Why chocolate eggs can taste old but not oval
a frame-theoretic analysis of inferential evidentials
So-called phenomenon-based perception verbs such as 'sound, taste (of)", and "look (like)" allow for a use in inferential evidential constructions of the type "The chocolate egg tastes old". In this paper, we propose a frame-theoretic analysis of this use in which we pursue the question how well-formed inferential uses can be discriminated from awkward uses such as #"The chocolate egg tastes oval". We argue that object knowledge plays a central role in this respect and that this knowledge is ideally captured in frame representations in which object properties are easily translated into attributes such as TASTE, smell, age, and form. We represent the more general knowledge of the range and domain of the attributes in a type signature. In principle, an inference is recognized as admissible if the values of one attribute can be inferred from the values of another attribute. In the analysis, this kind of inferability is modeled as an inference structure defined on the type signature.
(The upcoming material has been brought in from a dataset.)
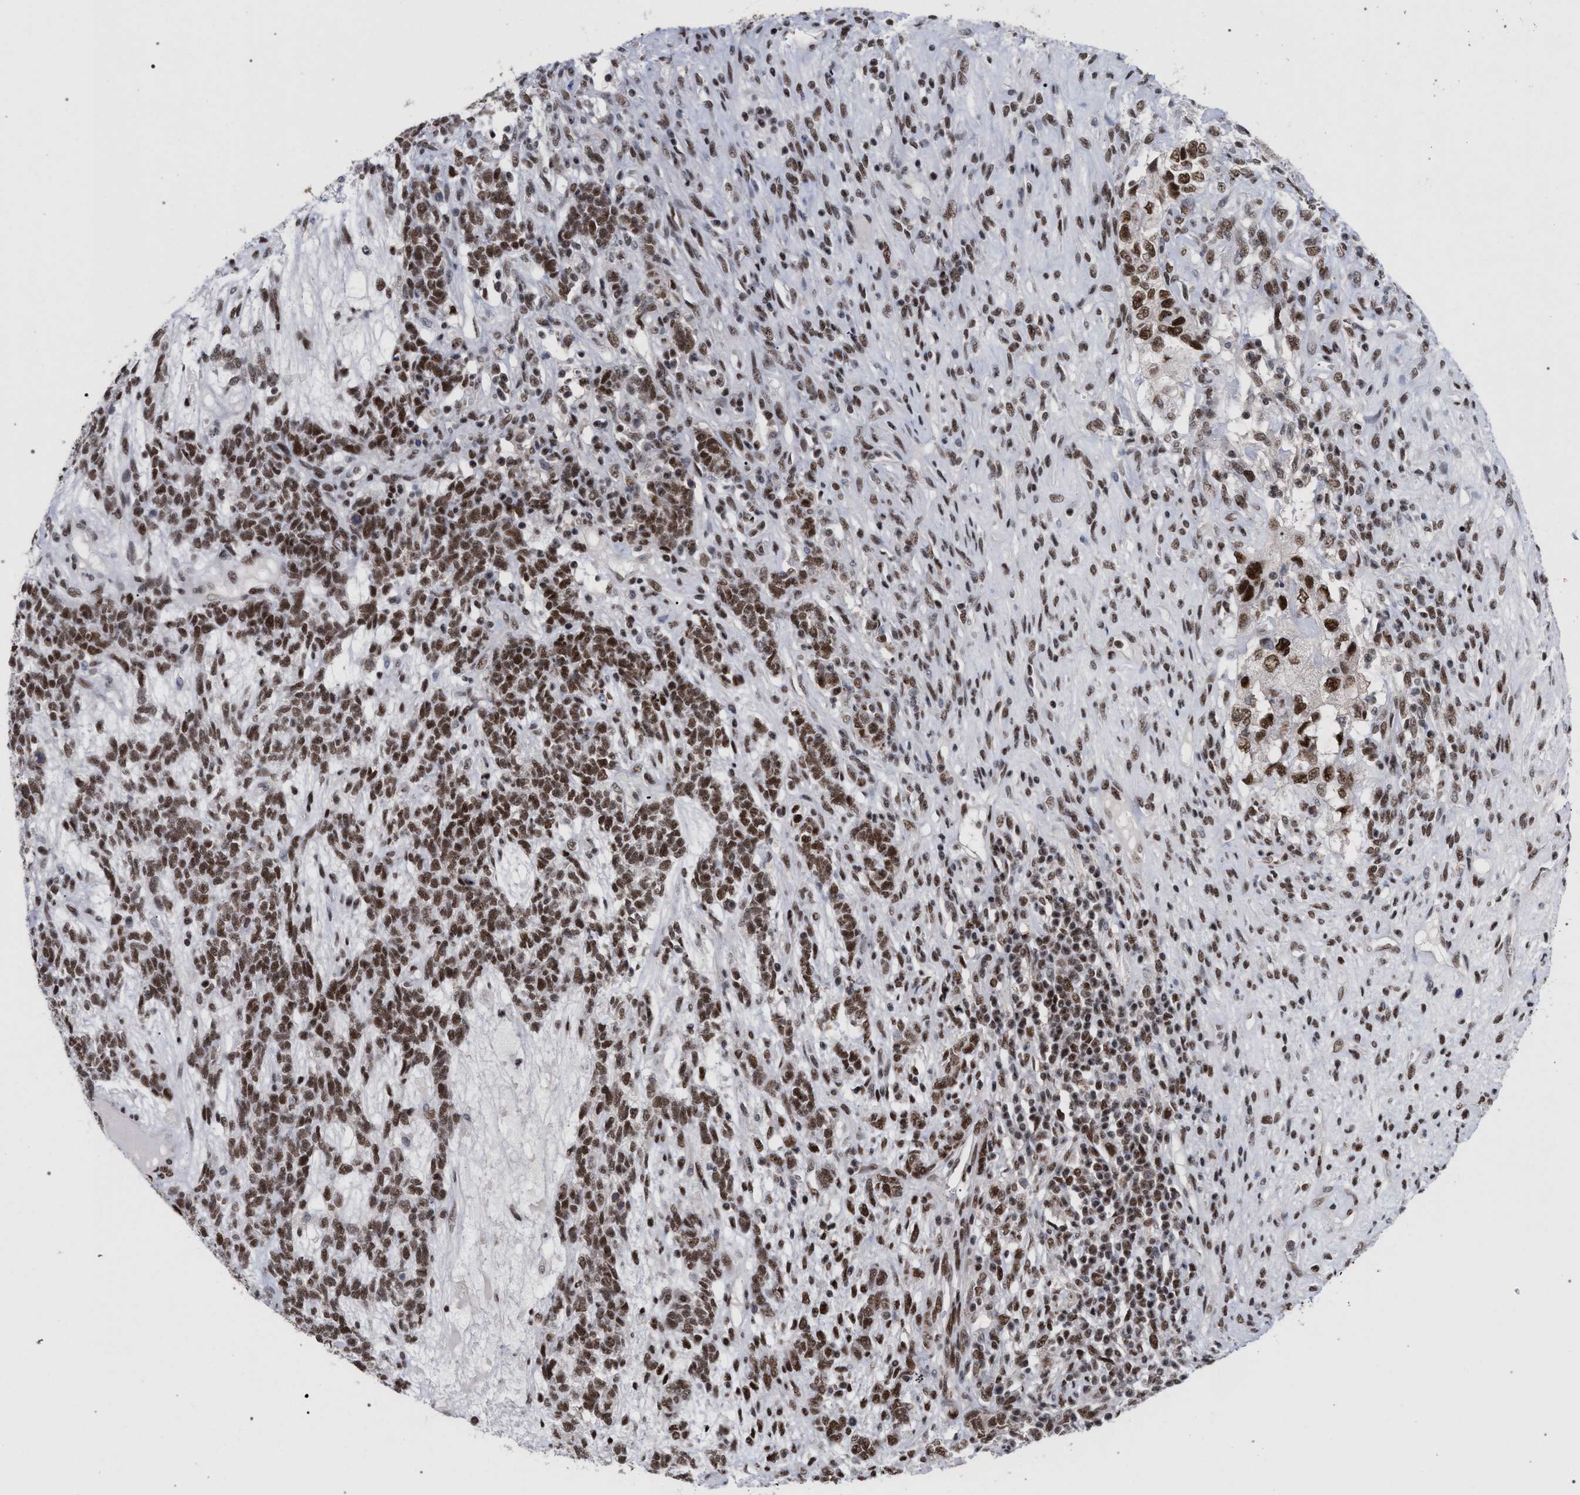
{"staining": {"intensity": "moderate", "quantity": ">75%", "location": "nuclear"}, "tissue": "testis cancer", "cell_type": "Tumor cells", "image_type": "cancer", "snomed": [{"axis": "morphology", "description": "Seminoma, NOS"}, {"axis": "topography", "description": "Testis"}], "caption": "Human testis cancer (seminoma) stained with a protein marker shows moderate staining in tumor cells.", "gene": "SCAF4", "patient": {"sex": "male", "age": 28}}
The definitions of type signatures and inference structures enable us to establish two constraints which are sufficient to discriminate the admissible and inadmissible uses of phenomenon-based perception verbs in simple subject-verb-adjective constructions.
Petersen, W. , Gamerschlag, T. (2014)., Why chocolate eggs can taste old but not oval: a frame-theoretic analysis of inferential evidentials, in T. Gamerschlag, D. Gerland, R. Osswald & W. Petersen (eds.), Frames and concept types, Dordrecht, Springer, pp. 199-218.